– Вот он какой, – сказал Фиговидец, – Новодевичий монастырь. Врубель здесь похоронен… Аполлон Майков… мало ли. Кладбище-то где? – обернулся он к монахам. – Кладбище цело?
– Уйми себя, Божья тварь, – сказал медведь. – На месте кладбище, что ему сделается.
Монахи, называвшие друг друга «братчики» и «общипки», жили в одном крыле развалин, а службу отправляли в другом, расположившись лицом к кладбищу, а спиной – к голому и угрюмому остову высотного здания, которое никак не могло иметь отношения к прочим постройкам. Мы обнаружили его с удивлением, почти со страхом и – вот что непостижимо – не сразу, как будто оно существовало, лишь когда его кто-нибудь замечал, а замечали его те, кто, не остерегшись, подпадал под его немилосердную власть.
У солнца не было света, в чьих силах приукрасить этот мёртвый бетон, у человека – взгляда, способного смягчить его неживую свирепость. Кровь пугалась и забывала течь; сердце стучало с перебоями. Здесь особо нечему было разрушаться – ни внятной крыши, ни фронтонов, ни балконов, ни эркеров, ни колонн, ни полуколонн, ни элементов декора, ни мозаики, которая могла бы осыпаться, ни витражей, которые могли бы потрескаться, ни кариатид и атлантов, побитых, облупившихся; ничего, что ветшало не спеша, вразнобой, – и чтобы появилось впечатление бесповоротной разрухи, оказалось достаточным выбить стёкла. Я посмотрел вверх – высоко-высоко, – но там было всё то же самое.
– Неуютное у вас соседство, – сказал Фиговидец волку.
– Неправильно рассуждаешь, любимиче, – ответил волк. – Не так оно плохо. Зло перед глазами должно быть, всегда рядом…
– Оно и так всегда рядом, Нил, – сурово вставил медведь.
– Я, Иосиф, хотел сказать, рядом в смысле на виду. Оно ведь и прикинуться может, и под кустом схорониться – если, допустим, жизнь с лесом сравнивать, – а всякая Божья тварь так устроена, что и когда смотрит, надеется не увидеть. А вот здесь и зажмуришься, а оно всё пред глазами.
– Что есть зло? – спросил Фиговидец.
Пока ставили лагерь, Сергей Иванович, Молодой, Фиговидец и я отправились с визитом.
Монахов было всего ничего.
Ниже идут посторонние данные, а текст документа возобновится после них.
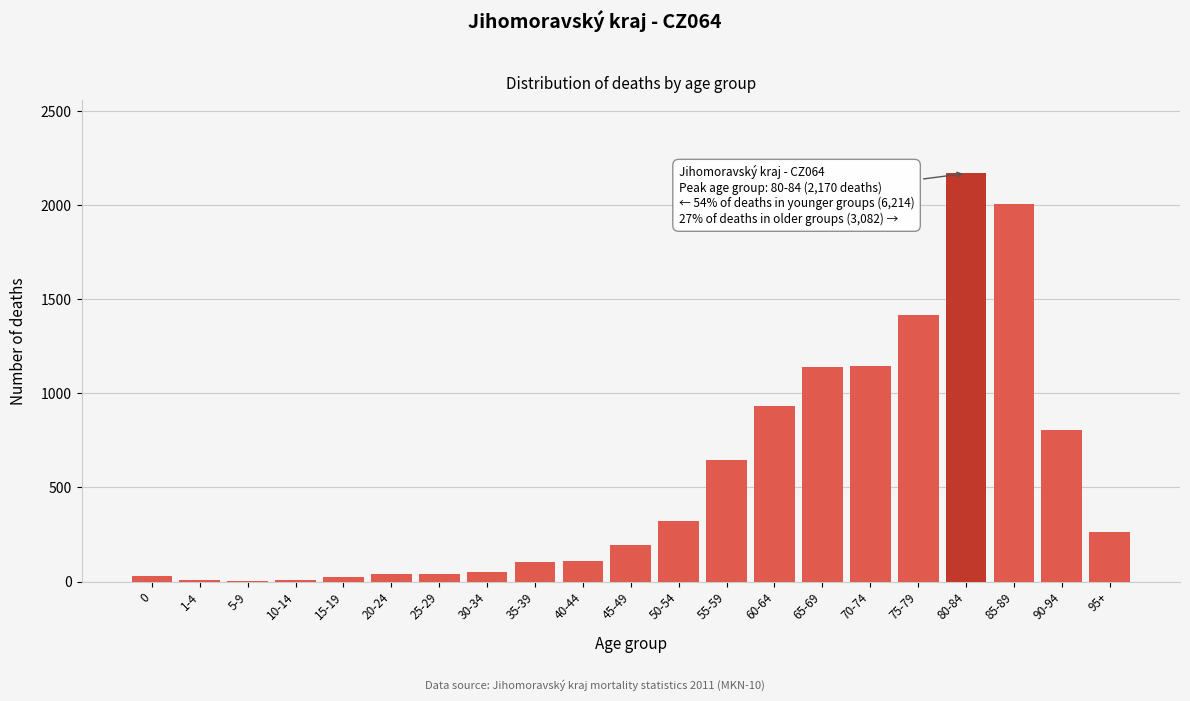

What is the sum of all values?

11466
Они держали натуральное хозяйство и ходили в диковинных косматых одеяниях, полутулупах-полушубах. Их небрежно обкорнанные волосы и бороды напоминали мох или перья, разбитые грубым трудом руки – кору деревьев, а карикатурно – учитывая общий фон – степенные движения – неповоротливость камней, среди которых утвердилась эта жизнь. И то, что было в любом животном: природный лоск, не взявшая усилий опрятность, – в людях зияло прорехой. («Сколько искусства, – говорит Фиговидец, – приходится прилагать, чтобы выглядеть естественно».) Их скит в развалинах монастыря походил на катакомбы, и, когда через пролом мы протиснулись в эти норы и пещеры, неожиданно тёплый воздух повеял глухим утробным смрадом. На пути нам попадались тупики, закутки и уединённые гроты, а в них – то жалкая постель, то чистенько выскобленный грубый стол с разложенной на нём рыбачьей снастью – толстые крючки, и трёх сортов леска, и свинцовые небрежно отлитые грузила, и старые плоскогубцы с щедро обмотанными синей узкой изолентой ручками, – и всё это неожиданно освещено через какую-то щель последним солнечным лучом, одним-единственным, но невозможно, полуденно ярким. В одной из таких келий на охапке соломы смиренно кряхтел укрытый тулупами детина.